• WORK INSTRUCTION:
Copy out each line of the data below in which "Gabin" appears.
[Start of section]
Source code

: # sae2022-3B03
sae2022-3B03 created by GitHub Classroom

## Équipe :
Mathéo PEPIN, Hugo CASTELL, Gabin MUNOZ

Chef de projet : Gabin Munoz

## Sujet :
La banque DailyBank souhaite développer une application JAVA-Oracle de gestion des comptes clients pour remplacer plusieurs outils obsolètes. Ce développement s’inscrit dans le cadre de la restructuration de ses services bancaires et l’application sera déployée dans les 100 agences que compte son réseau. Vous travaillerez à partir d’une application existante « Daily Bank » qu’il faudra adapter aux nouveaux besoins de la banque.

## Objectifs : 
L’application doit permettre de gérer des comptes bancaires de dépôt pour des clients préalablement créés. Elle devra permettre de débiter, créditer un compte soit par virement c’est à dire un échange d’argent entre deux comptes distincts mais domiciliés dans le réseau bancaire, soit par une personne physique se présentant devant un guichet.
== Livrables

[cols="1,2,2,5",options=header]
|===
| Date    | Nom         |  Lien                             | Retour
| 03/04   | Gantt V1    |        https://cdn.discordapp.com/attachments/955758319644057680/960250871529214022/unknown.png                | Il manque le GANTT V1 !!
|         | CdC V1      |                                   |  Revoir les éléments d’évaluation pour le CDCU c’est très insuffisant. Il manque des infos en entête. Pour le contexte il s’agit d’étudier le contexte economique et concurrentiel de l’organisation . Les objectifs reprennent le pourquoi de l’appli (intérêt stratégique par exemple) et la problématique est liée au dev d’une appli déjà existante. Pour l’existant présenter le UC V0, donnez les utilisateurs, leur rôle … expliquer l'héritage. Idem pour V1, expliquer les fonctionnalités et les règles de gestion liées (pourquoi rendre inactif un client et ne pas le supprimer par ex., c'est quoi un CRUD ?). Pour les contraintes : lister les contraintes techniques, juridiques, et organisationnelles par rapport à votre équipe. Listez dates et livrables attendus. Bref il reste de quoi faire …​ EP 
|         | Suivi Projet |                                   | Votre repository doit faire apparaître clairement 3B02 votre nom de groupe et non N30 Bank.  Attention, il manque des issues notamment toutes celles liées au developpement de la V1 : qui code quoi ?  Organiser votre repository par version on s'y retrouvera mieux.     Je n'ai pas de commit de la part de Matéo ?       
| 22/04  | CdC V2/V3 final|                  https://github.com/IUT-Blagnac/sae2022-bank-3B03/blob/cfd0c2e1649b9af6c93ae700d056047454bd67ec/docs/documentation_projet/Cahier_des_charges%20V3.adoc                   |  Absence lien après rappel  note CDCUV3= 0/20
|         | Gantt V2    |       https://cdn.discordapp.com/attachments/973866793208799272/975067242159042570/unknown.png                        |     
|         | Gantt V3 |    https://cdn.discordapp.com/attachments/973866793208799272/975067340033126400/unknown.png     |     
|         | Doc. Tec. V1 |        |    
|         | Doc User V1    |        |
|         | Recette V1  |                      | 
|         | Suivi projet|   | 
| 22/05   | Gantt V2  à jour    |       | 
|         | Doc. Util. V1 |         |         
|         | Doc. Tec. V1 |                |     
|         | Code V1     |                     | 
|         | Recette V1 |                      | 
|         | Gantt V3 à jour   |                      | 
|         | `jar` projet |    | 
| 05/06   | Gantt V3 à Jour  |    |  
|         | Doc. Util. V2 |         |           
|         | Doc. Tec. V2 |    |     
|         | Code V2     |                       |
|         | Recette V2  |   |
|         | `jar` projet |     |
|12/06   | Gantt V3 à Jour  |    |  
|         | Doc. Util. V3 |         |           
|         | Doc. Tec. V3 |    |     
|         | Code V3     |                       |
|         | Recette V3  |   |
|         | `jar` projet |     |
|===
[End of section]
• ANSWER SPACE:
Mathéo PEPIN, Hugo CASTELL, Gabin MUNOZ
Chef de projet : Gabin Munoz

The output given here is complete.